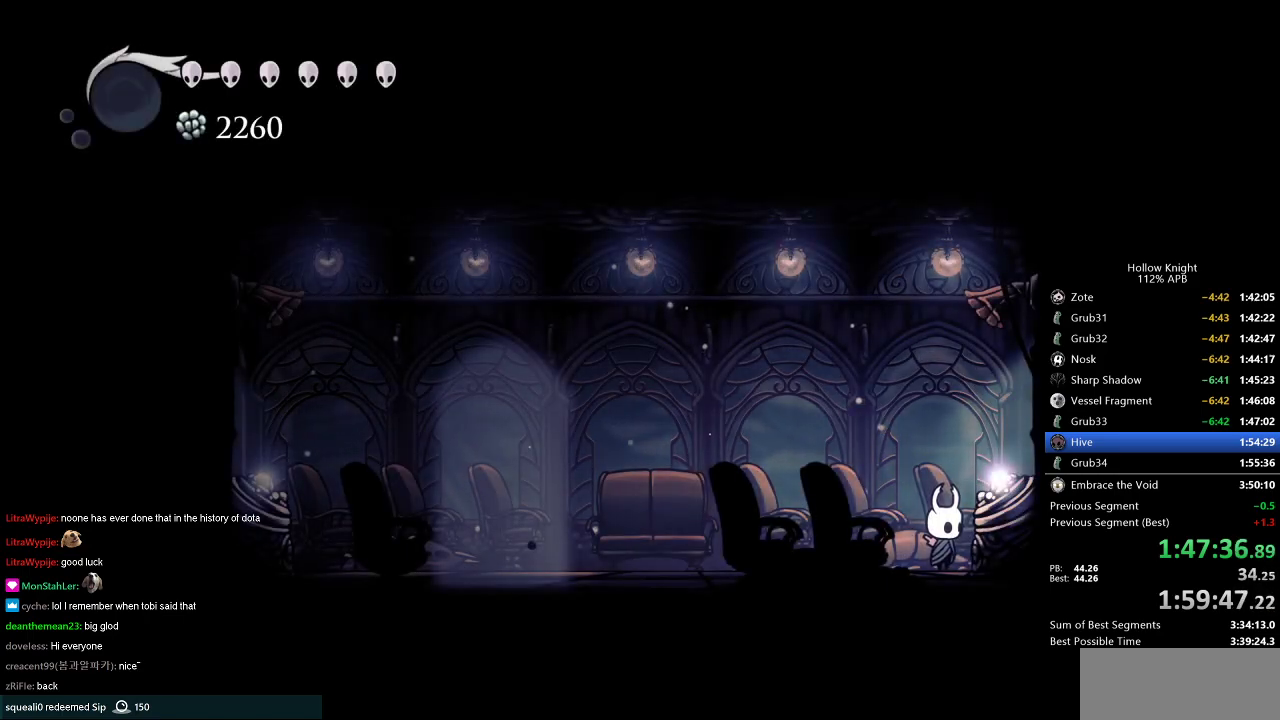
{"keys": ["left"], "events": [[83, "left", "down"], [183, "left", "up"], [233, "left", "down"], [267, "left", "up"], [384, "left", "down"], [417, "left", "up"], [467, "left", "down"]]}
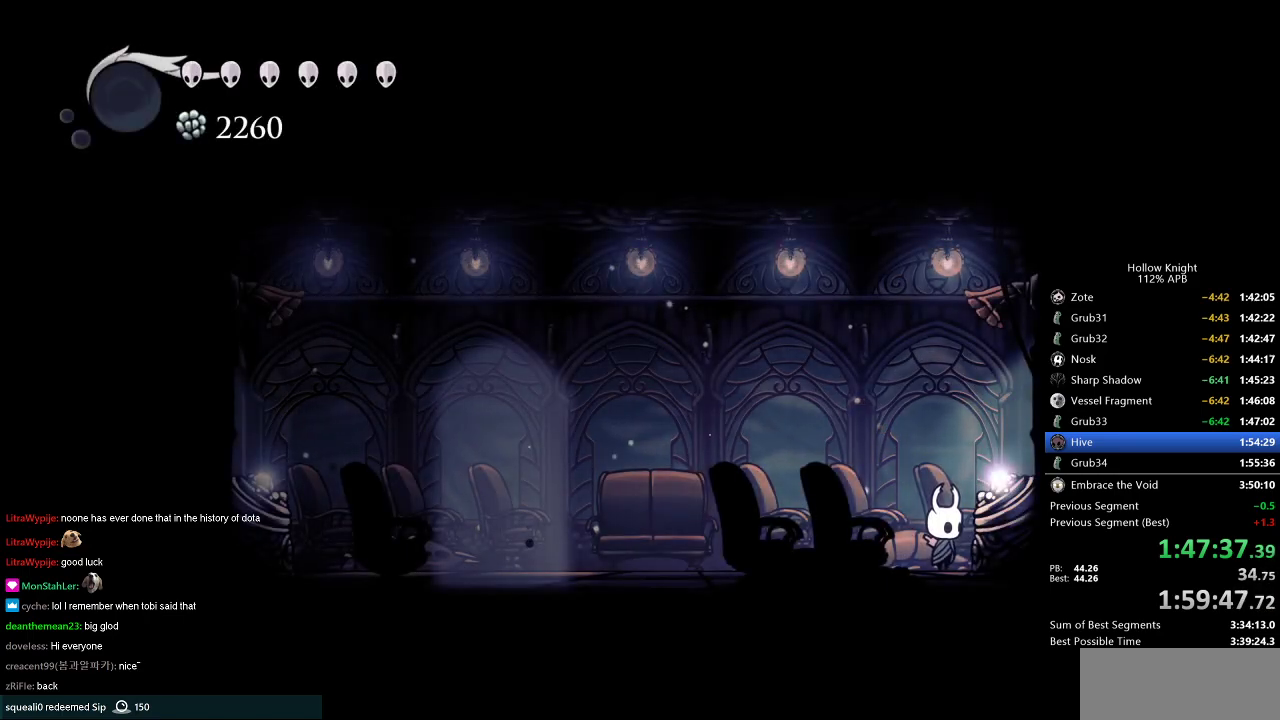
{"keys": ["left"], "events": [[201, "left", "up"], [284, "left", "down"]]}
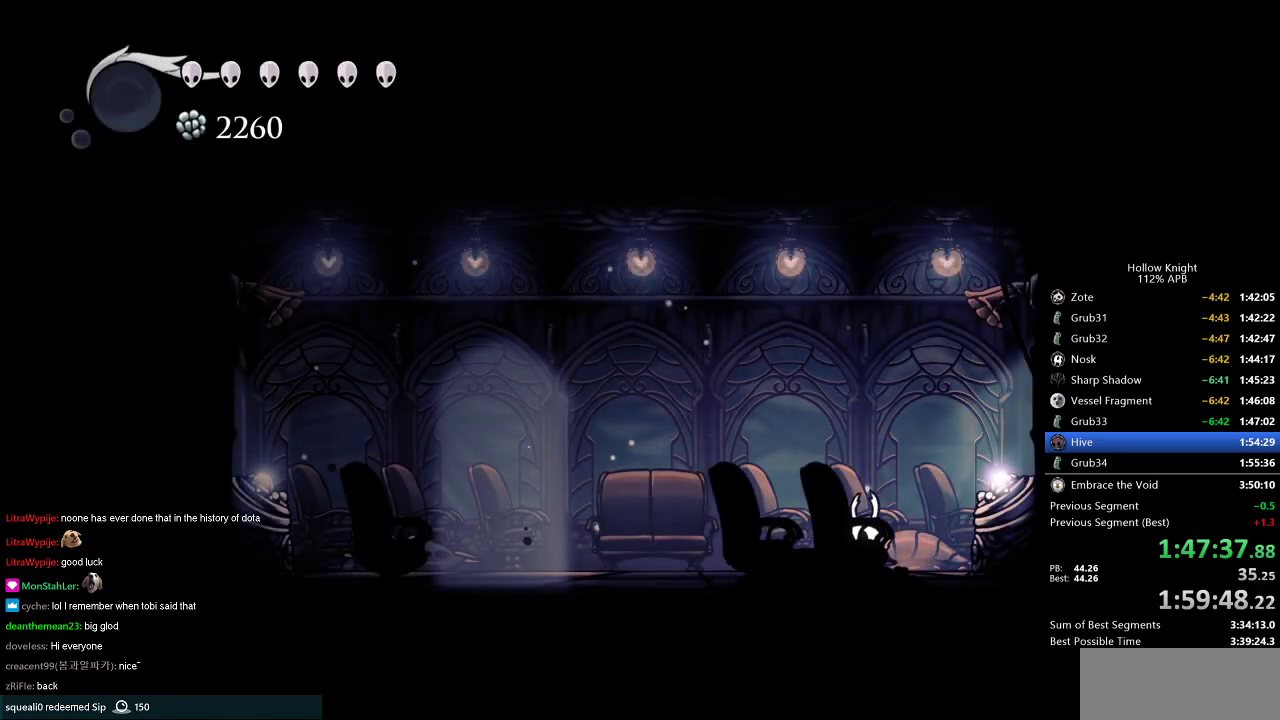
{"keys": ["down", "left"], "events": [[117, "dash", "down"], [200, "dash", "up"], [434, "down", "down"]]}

### EXERCISE
All of the data needs repeating exactly, but the pictures do not.

### THE ANSWER
{"keys": ["left"], "events": [[83, "left", "down"], [183, "left", "up"], [233, "left", "down"], [267, "left", "up"], [384, "left", "down"], [417, "left", "up"], [467, "left", "down"]]}
{"keys": ["left"], "events": [[201, "left", "up"], [284, "left", "down"]]}
{"keys": ["down", "left"], "events": [[117, "dash", "down"], [200, "dash", "up"], [434, "down", "down"]]}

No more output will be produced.